SOURCE EXTRACT:
* * * *
In order to maintain healthy skin and coat as well as overall health, it is important to provide good nutrition to your dog through diet, vitamins, and healthy treats.
Do they require a lot of grooming?
Lakeland’s do require routine grooming. If the dog is hand stripped, keeping the dog in proper coat rotation is extremely time consuming as well as expensive. If you have chosen to keep your Lakeland in a clipped trim, plan on spending 20 – 30 minutes per week for brushing to keep the undercoat at bay and to remove dead coat.
What is a common problem in Lakeland Terriers?
Lakeland Terriers are hardy little dogs with relatively minimal health problems.
Does the Lakeland Terrier shed or cause allergies?
Lakelands are considered a non-shedding breed since the coat does not drop out without provocation. The coat is either stripped or clipped. If it is clipped, the coat becomes soft with loose curls rather than falling out, hence the shedding is minimal. This is a suitable breed for someone who cannot handle the dander as long as routine maintenance is done. However, before bringing a Lakeland Terrier into your home if you have allergies, you should spend some time around the breed to make sure you do not have a reaction.
Are Lakeland Terriers good with children?
Lakelands do well with children who are respectful. When properly socialized, they will tolerate light tugging, as well as investigation of beards, ears, and toes. However, they will stick up for themselves if the child or anyone becomes too rough or abusive in nature to the dog.
What if I have a show dog?
Whether you have a show dog or a companion quality dog, similar care is given in regard to socialization, nutrition, and hygiene. The difference is the method of grooming and the conditioning of the dog in order to get it ready to debut in the show ring. The Lakeland Terrier is one of the most difficult dogs to groom since most of the work is done by hand. The grooming and presentation of the Lakeland Terrier affords the stylist a great since of accomplishment and satisfaction for its achievement as it is not easily attained. It is always quite helpful if your breeder can help mentor you to lead you in the right direction upon entering the wonderful world of showing dogs. A great place to start is with the US Lakeland Terrier Club, www.usltc.org.
* * * *
RAW DATA:
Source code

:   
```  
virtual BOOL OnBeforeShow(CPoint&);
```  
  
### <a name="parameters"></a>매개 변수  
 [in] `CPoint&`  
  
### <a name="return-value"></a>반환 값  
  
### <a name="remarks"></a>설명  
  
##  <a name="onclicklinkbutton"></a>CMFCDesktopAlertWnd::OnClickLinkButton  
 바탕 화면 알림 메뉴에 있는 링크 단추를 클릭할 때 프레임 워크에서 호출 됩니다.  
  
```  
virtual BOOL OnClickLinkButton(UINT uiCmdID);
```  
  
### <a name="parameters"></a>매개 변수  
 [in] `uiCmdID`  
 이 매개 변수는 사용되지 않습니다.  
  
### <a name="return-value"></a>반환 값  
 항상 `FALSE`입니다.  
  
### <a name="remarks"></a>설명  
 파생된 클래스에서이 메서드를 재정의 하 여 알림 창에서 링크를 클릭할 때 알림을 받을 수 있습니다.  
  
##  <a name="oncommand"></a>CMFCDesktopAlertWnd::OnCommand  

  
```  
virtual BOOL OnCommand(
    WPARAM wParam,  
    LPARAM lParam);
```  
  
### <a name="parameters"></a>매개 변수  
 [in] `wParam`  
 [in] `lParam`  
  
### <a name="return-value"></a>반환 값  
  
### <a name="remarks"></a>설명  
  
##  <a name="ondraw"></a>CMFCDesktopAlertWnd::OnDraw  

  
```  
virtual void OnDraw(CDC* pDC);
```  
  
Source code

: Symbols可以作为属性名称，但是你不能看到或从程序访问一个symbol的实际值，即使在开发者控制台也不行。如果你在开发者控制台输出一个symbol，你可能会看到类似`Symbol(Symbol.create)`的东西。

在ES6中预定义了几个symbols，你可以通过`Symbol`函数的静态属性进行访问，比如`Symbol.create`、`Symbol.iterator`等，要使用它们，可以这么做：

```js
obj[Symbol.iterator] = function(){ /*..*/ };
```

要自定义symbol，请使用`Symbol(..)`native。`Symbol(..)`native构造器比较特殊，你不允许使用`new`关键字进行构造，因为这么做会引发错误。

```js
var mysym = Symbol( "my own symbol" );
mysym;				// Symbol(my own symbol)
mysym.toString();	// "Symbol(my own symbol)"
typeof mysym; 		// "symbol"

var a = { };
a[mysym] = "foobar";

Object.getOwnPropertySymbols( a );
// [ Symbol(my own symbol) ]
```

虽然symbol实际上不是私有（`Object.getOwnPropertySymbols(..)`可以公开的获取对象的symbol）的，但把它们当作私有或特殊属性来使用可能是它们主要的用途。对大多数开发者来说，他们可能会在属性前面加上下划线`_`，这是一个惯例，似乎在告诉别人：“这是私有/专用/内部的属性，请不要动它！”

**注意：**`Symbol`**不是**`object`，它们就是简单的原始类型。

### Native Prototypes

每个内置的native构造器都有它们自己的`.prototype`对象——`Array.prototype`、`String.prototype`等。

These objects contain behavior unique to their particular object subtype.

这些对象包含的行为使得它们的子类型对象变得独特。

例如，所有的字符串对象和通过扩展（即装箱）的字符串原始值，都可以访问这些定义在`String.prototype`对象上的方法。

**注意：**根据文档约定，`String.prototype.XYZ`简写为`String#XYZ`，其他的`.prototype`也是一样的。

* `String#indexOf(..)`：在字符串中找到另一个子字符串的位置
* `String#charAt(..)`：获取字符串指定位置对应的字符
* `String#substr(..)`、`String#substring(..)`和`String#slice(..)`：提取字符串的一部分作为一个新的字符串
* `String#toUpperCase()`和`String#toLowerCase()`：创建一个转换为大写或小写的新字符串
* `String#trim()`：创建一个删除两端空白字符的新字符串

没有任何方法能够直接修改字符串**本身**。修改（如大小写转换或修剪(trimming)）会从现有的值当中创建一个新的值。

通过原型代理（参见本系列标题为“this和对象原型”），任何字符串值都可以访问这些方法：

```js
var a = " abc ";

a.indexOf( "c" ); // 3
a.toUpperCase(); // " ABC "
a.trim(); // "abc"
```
* * * *
ACTIVITIES:
- a) Write out every question the Lakeland Terrier text asks.
- b) Reproduce the stretch of the Lakeland Terrier text from "Lakelands do well" through "a show dog?", word for word.
The entries have nothing to do with this work.

EXERCISE RESPONSES:
- a)
Do they require a lot of grooming?
What is a common problem in Lakeland Terriers?
Does the Lakeland Terrier shed or cause allergies?
Are Lakeland Terriers good with children?
What if I have a show dog?

- b)
Lakelands do well with children who are respectful. When properly socialized, they will tolerate light tugging, as well as investigation of beards, ears, and toes. However, they will stick up for themselves if the child or anyone becomes too rough or abusive in nature to the dog.
What if I have a show dog?